Dataset entries:
-------------------------

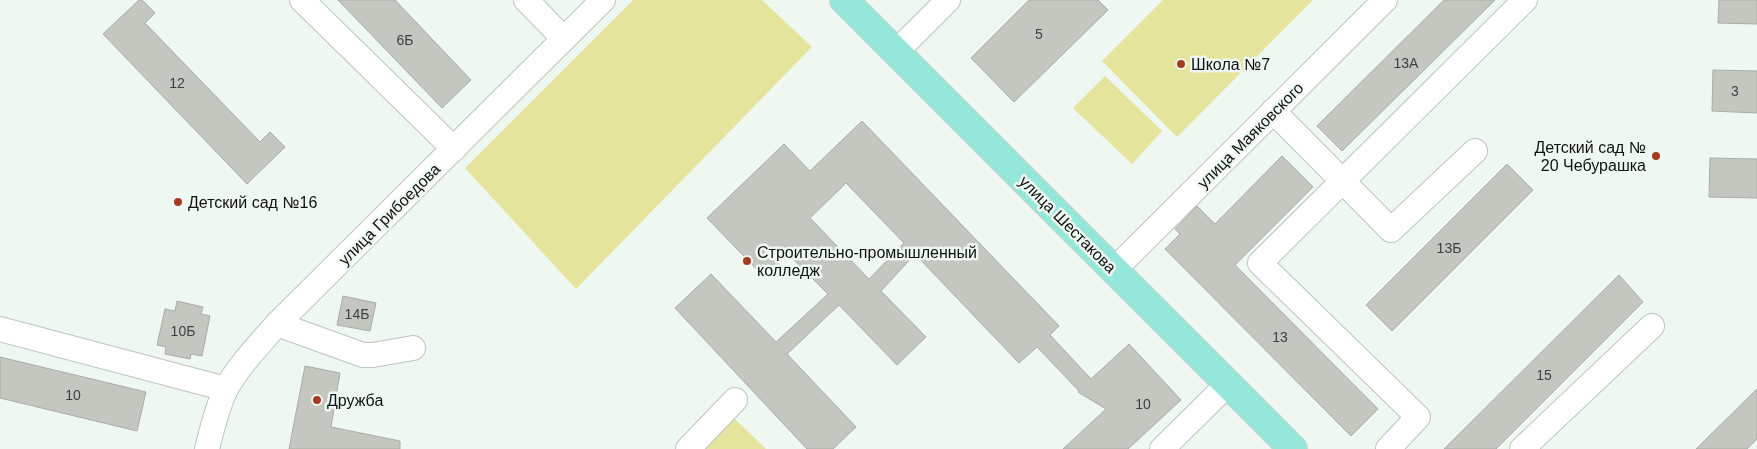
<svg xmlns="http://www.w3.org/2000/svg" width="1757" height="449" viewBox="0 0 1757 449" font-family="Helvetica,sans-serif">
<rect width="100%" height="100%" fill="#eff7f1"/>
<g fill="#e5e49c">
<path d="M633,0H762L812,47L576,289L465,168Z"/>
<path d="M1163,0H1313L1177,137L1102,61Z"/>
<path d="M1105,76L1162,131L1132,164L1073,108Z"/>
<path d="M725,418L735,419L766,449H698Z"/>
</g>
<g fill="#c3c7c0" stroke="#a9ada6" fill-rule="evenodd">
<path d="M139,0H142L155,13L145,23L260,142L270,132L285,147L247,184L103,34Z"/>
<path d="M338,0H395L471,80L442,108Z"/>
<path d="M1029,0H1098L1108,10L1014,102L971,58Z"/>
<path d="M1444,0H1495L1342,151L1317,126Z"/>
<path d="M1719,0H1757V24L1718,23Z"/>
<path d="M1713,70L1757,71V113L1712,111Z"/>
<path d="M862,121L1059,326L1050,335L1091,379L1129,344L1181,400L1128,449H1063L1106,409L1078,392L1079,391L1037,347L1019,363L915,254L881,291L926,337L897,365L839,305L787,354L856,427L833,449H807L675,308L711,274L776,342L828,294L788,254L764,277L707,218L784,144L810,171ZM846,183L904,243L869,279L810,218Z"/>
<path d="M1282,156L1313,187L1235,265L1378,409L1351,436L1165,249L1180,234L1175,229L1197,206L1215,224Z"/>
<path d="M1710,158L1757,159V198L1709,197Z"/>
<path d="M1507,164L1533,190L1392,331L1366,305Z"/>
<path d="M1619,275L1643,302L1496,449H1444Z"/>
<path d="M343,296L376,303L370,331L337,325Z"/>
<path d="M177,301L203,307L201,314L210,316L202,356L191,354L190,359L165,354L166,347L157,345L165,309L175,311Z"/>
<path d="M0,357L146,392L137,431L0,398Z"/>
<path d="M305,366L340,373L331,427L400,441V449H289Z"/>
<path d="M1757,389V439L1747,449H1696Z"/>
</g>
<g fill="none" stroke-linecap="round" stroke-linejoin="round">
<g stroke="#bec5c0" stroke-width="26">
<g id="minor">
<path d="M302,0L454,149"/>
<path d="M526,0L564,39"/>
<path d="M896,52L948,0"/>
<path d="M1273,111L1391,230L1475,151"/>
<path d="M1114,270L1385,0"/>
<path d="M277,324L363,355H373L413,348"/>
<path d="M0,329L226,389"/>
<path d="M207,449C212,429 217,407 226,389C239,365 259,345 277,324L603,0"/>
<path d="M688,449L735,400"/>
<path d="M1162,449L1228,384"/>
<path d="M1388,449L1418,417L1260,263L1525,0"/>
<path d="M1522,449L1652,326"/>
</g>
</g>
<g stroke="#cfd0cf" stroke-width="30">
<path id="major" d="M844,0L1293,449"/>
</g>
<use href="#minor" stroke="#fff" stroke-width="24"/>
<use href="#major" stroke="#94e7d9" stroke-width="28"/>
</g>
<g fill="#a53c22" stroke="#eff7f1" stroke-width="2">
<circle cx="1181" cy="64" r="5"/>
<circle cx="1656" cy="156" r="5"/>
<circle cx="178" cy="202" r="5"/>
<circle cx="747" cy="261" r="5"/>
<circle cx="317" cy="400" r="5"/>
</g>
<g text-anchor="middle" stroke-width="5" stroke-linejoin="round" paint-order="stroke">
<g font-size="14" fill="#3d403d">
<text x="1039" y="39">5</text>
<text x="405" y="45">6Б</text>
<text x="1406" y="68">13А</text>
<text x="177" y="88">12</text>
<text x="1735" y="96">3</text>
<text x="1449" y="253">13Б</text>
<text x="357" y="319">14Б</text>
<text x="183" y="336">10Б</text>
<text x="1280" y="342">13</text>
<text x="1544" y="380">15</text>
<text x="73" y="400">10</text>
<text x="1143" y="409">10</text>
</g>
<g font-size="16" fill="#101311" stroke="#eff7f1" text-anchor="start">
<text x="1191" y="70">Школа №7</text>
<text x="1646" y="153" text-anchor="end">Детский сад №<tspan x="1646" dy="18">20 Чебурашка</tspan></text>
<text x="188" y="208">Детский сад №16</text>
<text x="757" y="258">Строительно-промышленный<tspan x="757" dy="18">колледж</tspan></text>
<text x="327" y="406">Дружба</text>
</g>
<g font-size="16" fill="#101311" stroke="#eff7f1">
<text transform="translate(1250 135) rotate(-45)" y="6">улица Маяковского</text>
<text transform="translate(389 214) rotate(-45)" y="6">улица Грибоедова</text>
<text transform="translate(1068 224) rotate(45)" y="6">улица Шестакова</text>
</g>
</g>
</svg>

-------------------------

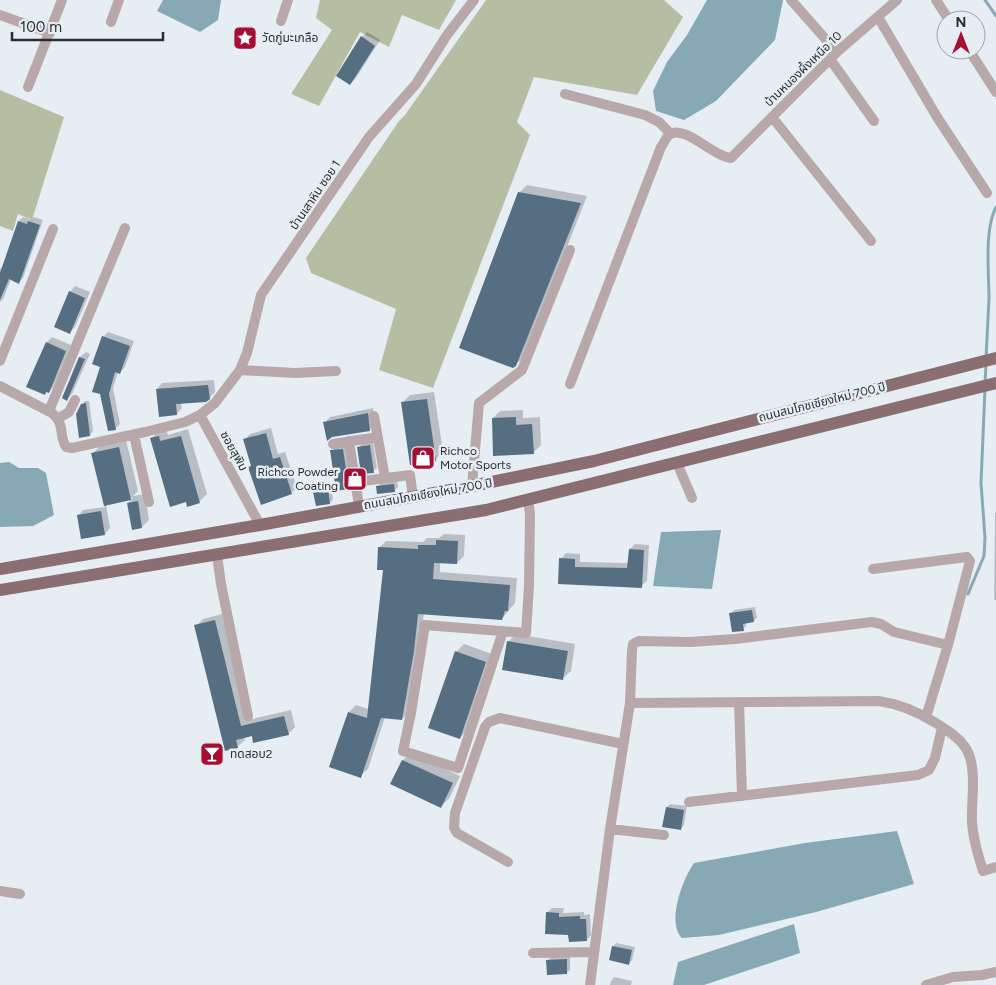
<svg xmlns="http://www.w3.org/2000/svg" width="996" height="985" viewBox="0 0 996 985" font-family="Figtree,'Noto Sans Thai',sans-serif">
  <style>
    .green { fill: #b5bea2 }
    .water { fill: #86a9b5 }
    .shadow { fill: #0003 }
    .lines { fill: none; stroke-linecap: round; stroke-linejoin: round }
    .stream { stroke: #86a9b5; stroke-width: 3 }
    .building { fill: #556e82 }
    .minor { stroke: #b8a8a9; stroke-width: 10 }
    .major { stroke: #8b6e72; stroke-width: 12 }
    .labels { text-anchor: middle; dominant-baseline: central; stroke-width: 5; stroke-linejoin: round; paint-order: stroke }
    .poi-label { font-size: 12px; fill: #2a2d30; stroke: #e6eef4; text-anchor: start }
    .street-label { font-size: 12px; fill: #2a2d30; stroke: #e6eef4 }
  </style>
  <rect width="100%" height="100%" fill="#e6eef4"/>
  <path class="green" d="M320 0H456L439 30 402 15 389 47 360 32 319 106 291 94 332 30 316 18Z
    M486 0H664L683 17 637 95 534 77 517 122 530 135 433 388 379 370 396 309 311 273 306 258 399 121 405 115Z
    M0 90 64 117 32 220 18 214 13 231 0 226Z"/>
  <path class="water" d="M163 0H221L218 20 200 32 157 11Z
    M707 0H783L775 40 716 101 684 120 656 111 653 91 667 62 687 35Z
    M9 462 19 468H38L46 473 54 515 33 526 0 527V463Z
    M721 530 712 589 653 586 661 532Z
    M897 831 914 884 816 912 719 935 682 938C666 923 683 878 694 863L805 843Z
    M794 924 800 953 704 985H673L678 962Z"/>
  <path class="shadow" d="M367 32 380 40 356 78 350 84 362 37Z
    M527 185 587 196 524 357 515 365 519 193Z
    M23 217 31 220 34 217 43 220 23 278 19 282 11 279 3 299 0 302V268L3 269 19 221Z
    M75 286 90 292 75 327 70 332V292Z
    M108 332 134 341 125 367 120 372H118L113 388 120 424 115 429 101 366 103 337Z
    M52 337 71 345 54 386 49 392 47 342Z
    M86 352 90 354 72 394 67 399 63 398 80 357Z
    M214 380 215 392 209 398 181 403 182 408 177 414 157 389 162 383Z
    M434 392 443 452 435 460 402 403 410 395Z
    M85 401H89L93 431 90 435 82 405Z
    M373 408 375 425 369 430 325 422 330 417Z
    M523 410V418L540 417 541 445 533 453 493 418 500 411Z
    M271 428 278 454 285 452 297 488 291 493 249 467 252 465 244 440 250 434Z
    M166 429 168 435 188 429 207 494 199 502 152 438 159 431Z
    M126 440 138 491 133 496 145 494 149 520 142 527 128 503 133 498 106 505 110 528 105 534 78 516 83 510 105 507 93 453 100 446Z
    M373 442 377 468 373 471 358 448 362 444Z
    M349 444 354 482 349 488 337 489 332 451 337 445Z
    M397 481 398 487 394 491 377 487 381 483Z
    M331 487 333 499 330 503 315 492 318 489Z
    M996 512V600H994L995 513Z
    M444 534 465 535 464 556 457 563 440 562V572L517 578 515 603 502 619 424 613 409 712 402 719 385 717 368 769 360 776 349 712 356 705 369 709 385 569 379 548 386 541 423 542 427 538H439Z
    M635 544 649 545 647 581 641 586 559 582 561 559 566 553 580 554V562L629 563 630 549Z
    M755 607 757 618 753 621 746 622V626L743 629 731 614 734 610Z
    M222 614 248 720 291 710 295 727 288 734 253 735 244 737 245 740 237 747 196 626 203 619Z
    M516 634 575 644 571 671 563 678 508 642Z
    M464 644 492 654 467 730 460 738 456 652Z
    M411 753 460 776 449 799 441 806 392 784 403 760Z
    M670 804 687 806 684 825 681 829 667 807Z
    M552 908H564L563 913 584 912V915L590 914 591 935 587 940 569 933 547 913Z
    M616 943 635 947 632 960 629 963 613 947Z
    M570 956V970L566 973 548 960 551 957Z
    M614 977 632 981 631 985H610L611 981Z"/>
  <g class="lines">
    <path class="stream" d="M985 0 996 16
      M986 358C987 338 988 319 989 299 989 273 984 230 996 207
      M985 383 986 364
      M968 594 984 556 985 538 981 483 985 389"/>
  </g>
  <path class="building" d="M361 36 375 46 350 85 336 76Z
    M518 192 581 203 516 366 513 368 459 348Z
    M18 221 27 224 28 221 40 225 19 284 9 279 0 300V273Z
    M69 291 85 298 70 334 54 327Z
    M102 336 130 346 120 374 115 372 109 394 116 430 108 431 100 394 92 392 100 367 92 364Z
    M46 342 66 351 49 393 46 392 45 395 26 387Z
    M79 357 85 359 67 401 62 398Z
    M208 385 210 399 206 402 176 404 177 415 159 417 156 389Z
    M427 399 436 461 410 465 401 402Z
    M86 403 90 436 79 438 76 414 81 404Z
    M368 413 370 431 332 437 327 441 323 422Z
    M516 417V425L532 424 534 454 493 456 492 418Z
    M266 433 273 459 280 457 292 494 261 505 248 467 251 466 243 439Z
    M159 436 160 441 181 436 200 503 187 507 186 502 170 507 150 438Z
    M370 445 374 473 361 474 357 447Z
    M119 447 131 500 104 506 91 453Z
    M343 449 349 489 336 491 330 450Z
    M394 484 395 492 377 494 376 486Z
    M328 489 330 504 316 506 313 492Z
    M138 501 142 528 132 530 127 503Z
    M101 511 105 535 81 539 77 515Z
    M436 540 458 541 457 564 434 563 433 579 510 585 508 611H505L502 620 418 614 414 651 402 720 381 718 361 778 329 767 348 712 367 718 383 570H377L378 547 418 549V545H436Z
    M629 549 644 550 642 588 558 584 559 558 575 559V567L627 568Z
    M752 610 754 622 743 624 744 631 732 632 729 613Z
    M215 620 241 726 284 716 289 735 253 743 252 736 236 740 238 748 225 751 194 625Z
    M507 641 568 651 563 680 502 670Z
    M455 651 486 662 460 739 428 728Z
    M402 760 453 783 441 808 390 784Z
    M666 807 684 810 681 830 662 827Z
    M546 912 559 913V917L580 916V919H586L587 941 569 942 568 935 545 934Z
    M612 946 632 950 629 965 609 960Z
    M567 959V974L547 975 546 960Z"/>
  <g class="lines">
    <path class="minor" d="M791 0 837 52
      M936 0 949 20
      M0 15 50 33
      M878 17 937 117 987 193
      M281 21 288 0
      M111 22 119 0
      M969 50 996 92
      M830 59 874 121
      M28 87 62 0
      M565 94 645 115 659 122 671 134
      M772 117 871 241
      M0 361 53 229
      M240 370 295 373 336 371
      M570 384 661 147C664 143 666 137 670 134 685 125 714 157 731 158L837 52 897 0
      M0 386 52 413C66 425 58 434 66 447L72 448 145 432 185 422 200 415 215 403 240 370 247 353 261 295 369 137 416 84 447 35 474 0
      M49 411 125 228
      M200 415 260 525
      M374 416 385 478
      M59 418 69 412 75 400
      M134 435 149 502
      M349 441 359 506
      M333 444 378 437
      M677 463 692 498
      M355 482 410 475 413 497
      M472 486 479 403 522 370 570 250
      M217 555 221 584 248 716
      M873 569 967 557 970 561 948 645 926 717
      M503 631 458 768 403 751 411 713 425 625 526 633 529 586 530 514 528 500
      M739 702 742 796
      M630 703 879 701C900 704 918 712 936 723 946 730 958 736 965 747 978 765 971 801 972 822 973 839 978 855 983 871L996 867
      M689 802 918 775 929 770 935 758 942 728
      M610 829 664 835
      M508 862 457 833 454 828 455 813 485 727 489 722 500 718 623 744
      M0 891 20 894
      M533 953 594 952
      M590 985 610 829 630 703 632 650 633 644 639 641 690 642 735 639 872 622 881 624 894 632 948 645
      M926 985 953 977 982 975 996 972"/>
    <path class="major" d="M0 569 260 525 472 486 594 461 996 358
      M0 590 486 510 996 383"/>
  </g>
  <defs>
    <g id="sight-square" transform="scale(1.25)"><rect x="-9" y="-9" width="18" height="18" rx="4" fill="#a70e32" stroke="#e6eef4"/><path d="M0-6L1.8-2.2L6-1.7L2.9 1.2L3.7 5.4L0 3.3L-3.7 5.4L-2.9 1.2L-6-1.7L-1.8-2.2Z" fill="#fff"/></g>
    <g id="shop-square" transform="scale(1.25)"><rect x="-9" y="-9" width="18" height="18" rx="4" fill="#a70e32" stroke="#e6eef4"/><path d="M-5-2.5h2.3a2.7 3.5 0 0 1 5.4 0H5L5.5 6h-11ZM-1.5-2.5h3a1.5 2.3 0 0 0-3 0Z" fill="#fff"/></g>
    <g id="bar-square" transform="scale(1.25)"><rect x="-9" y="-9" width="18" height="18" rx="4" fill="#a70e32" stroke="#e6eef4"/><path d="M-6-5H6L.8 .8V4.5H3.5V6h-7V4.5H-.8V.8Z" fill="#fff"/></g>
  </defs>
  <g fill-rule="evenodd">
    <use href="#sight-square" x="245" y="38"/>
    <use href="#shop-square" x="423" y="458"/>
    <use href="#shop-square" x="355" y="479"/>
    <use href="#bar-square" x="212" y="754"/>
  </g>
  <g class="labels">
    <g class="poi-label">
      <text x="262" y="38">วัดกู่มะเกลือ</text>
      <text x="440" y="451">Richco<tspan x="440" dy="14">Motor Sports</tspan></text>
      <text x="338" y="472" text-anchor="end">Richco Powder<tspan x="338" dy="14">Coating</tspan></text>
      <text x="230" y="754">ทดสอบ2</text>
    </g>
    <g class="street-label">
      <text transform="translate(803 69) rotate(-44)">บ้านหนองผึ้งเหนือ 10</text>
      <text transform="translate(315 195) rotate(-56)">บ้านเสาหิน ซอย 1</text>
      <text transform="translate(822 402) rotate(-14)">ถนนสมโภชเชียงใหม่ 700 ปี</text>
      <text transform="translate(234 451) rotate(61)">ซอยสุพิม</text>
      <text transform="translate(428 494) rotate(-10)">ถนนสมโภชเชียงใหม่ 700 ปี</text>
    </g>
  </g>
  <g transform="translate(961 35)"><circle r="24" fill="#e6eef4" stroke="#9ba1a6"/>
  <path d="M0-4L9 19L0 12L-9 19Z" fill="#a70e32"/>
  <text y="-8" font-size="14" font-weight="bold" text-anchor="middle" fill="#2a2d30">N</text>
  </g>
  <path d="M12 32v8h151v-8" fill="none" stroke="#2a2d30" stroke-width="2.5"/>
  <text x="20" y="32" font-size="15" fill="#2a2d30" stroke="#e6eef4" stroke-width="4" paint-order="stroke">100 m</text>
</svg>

-------------------------

Exercise directions: From the records above, transcribe without alteration every line from the one with "M546 912 559" to the one with "M739 702 742 796", inclusive.

Response:
    M546 912 559 913V917L580 916V919H586L587 941 569 942 568 935 545 934Z
    M612 946 632 950 629 965 609 960Z
    M567 959V974L547 975 546 960Z"/>
  <g class="lines">
    <path class="minor" d="M791 0 837 52
      M936 0 949 20
      M0 15 50 33
      M878 17 937 117 987 193
      M281 21 288 0
      M111 22 119 0
      M969 50 996 92
      M830 59 874 121
      M28 87 62 0
      M565 94 645 115 659 122 671 134
      M772 117 871 241
      M0 361 53 229
      M240 370 295 373 336 371
      M570 384 661 147C664 143 666 137 670 134 685 125 714 157 731 158L837 52 897 0
      M0 386 52 413C66 425 58 434 66 447L72 448 145 432 185 422 200 415 215 403 240 370 247 353 261 295 369 137 416 84 447 35 474 0
      M49 411 125 228
      M200 415 260 525
      M374 416 385 478
      M59 418 69 412 75 400
      M134 435 149 502
      M349 441 359 506
      M333 444 378 437
      M677 463 692 498
      M355 482 410 475 413 497
      M472 486 479 403 522 370 570 250
      M217 555 221 584 248 716
      M873 569 967 557 970 561 948 645 926 717
      M503 631 458 768 403 751 411 713 425 625 526 633 529 586 530 514 528 500
      M739 702 742 796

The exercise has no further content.